The numbers don't suggest any current Springfield Falcon should be considered a lock for the 2011-2012 Blue Jackets roster.  If they blow the doors off in training camp, that's one thing...but please, please use caution in bringing these guys along.  Let them grow, let them mature, let them learn how to play...and how to win.  


  1. While I agree with a lot of what you are saying, I want to point out one weakness - and ironically, it's Filatov, who is a player I'm not currently fond of.

    Let's not forget that after going down to Springfield, Filatov missed a LOT of time with a concussion (and a "neck soreness" injury before the concussion that I will bet you was actually a concussion that he didn't want to admit to.)

    It's entirely possible that Filatov was challenged to do better - and wanted to perform better - but he missed so many games that it simply wasn't possible.

    Otherwise, I'd certainly prefer to see the kids given more time to grow (and to win) in Springfield, but when the team looks at filling out the roster spots, I think contracts ARE an issue - specifically, if you're going to be trying to bring in veteran players, even if they're journeyman types, you're still going to have to pay them...

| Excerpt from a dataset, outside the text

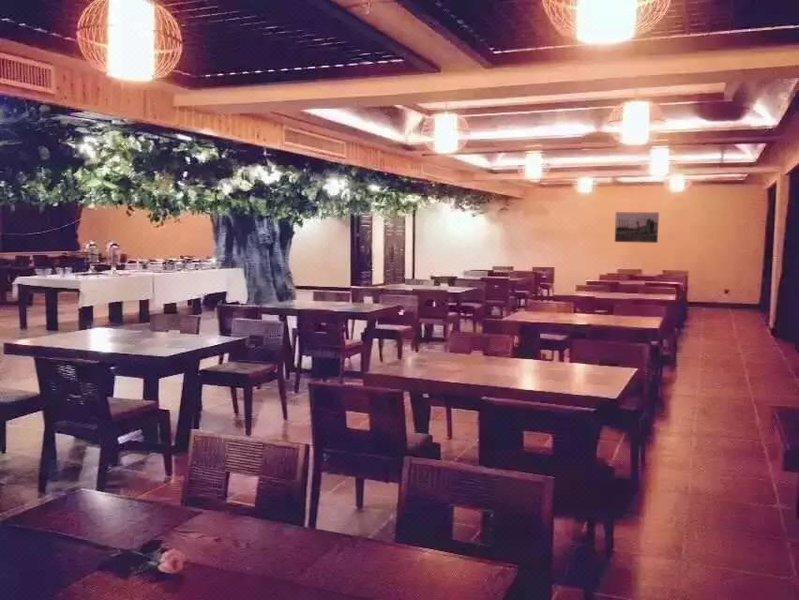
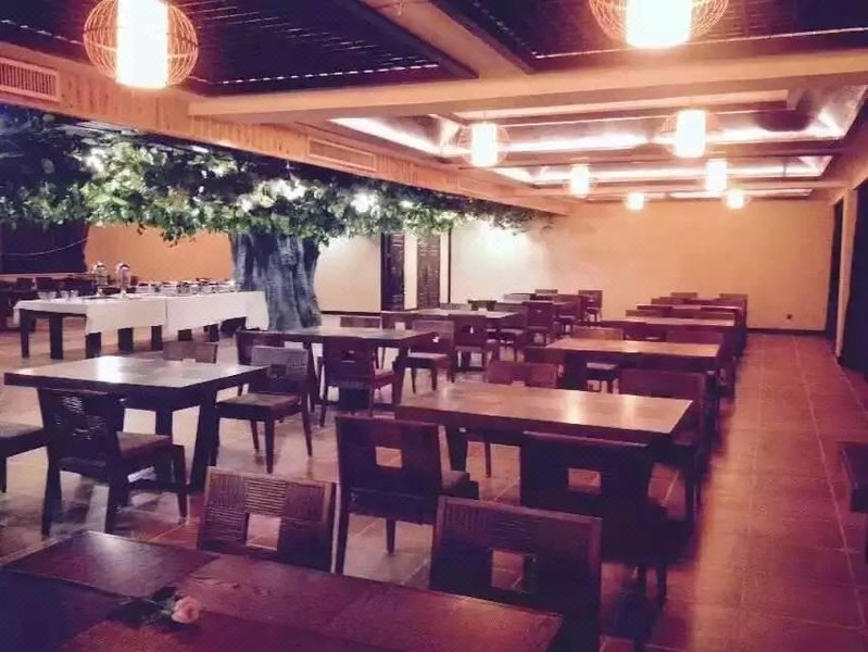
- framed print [614,211,660,244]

  2. Good point on Filatov. Now that you've jogged my memory, I do recall his concussion issue.

  3. Not to nitpick, but I'm pretty sure only Jake jumped to the NHL before he was 20. While I'd say maybe Russell and Mason definitely could have used a full AHL season, the team was desperate, which is why at age 20 they made the jump full time. That is not the situation, anymore (thankfully)...

  4. Danielle - Thanks for your prompt...I should have inserted links to the stats that I used when making the initial post.

    You can look at the number of NHL seasons for each and do your own math.

    And yes, it seems that things are not desperate...but Calvert did get the call rather quickly in his AHL career...

  5. R Johansen is a problem. Without another year in Junior Hockey he cannot play in the AHL. From everything we can read, he will benefit little with another year in Junior. A solution would be to let him play PART time in Columbus, letting him earn more or less than every 3rd game [for example] by his performance.